Passage given:

▬▬▬▬▬▬▬▬▬▬

Is God With Us, Or Not?
For audio recording, please click this link: https://soundcloud.com/emsworthup/march-23-2014-11-17-53-am/s-6KV1K
Exodus 17:1-7
From the
wilderness of Sin the whole congregation of the Israelites journeyed by stages,
as the Lord commanded. They camped at Rephidim, but there was no water for the
people to drink. 2The people quarreled with Moses, and said, “Give
us water to drink.” Moses said to them, “Why do you quarrel with me? Why do you
test the Lord?” 3But the people thirsted there for water; and the
people complained against Moses and said, “Why did you bring us out of Egypt,
to kill us and our children and livestock with thirst?” 4So Moses
cried out to the Lord, “What shall I do with this people? They are almost ready
to stone me.” 5The Lord said to Moses, “Go on ahead of the people,
and take some of the elders of Israel with you; take in your hand the staff
with which you struck the Nile, and go. 6I will be standing there in
front of you on the rock at Horeb. Strike the rock, and water will come out of
it, so that the people may drink.” Moses did so, in the sight of the elders of
Israel. 7He called the place Massah and Meribah, because the
Israelites quarreled and tested the Lord, saying, “Is the Lord among us or
not?”
When my kids were younger, they played a computer game called The
Oregon Trail. Oregon Trail is
supposed to teach children about19th century pioneer life. The player assumes the role of a wagon
leader guiding a party of settlers from Independence, Missouri, to Oregon's Willamette Valley via a Conestoga wagon in 1848. Over the course of the game,
members of the traveling party can fall ill and die from a variety of causes,
all of which flash up on the computer screen -- measles! snakebite! cholera!
Playing the Oregon Trail is a grand adventure, a way for kids to
virtually experience a dangerous journey through the wilderness without the
inconvenience of actually leaving their 21st century perch in front
of the computer. I found the
Oregon Trail sort of creepy, as I recall how casually the kids would loudly
announce the sudden deaths occurring in cybersace. “Hey mom, guess what?
My whole family just died from typhoid. Again.”
Most of us do have never been through a remotely “Oregon Trail” kind
of experience in real life. Earthquakes, tsunamis and hurricanes. Rebel uprisings, government takeovers
and crackdowns. We’ve had a rough
winter that we’ve certainly enjoyed complaining about, but life-shattering
natural and manmade disasters are about as real to us as what we see on a screen. We probably understand as much about
the reality of such experiences as my children knew about what it was like to
be 19th century pioneer on the Oregon Trail. We can read about disasters and wars, and
thanks to computer technology we can even virtually experience them. But, most often we are left to
interpret true disasters from a safe distance. And the more distant we are from an event, the more likely
we are to get the story wrong.
I think today’s story from Exodus is a text we very often
get wrong. All of us have heard at
least one sermon about those murmuring Israelites who miserably fail in the
business of faith. From a
distance, it seems that what we have on our hands today is a group of ungrateful
people. After all, look at what God has done so far in this story. The Israelites have been freed from
slavery in Egypt, led through the Red Sea, and have so far been kept alive with
sufficient water, manna and even quail.

▬▬▬▬▬▬▬▬▬▬

Entries shown:
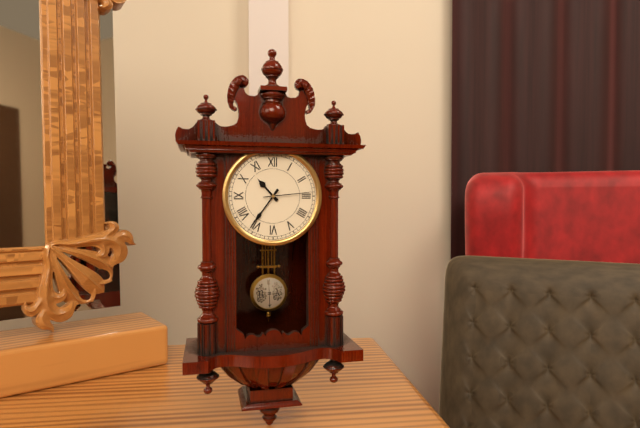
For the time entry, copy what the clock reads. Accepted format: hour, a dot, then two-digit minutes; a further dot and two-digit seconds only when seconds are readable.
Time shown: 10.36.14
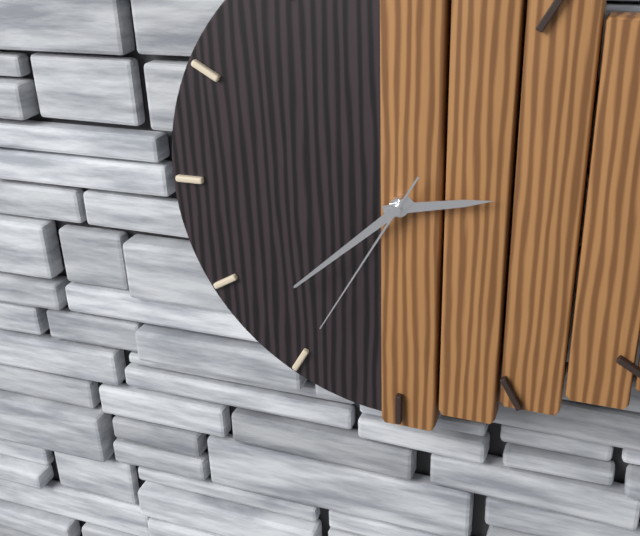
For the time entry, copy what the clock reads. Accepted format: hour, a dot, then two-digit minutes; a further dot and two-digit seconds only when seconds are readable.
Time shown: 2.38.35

▬▬▬▬▬▬▬▬▬▬

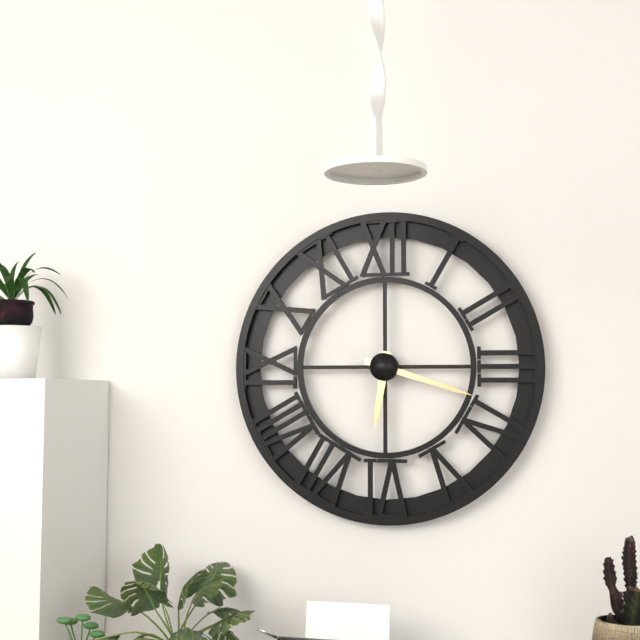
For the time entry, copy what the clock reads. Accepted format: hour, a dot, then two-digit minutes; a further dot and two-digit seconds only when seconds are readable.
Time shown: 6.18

▬▬▬▬▬▬▬▬▬▬

The tasks:
(1) Answer these questions using the sermon:
(a) Where did the Israelites camp when there was no water to drink?
(b) What did Moses call the place?
(c) In The Oregon Trail game, where does the wagon leader guide the settlers from, and where to?
(2) Copy the part of the sermon starting with "Playing the Oregon" and going on through "mom, guess what?".

Solutions per task:
(1)
(a) Rephidim.
(b) Massah and Meribah.
(c) From Independence, Missouri, to Oregon's Willamette Valley.

(2)
Playing the Oregon Trail is a grand adventure, a way for kids to
virtually experience a dangerous journey through the wilderness without the
inconvenience of actually leaving their 21st century perch in front
of the computer. I found the
Oregon Trail sort of creepy, as I recall how casually the kids would loudly
announce the sudden deaths occurring in cybersace. “Hey mom, guess what?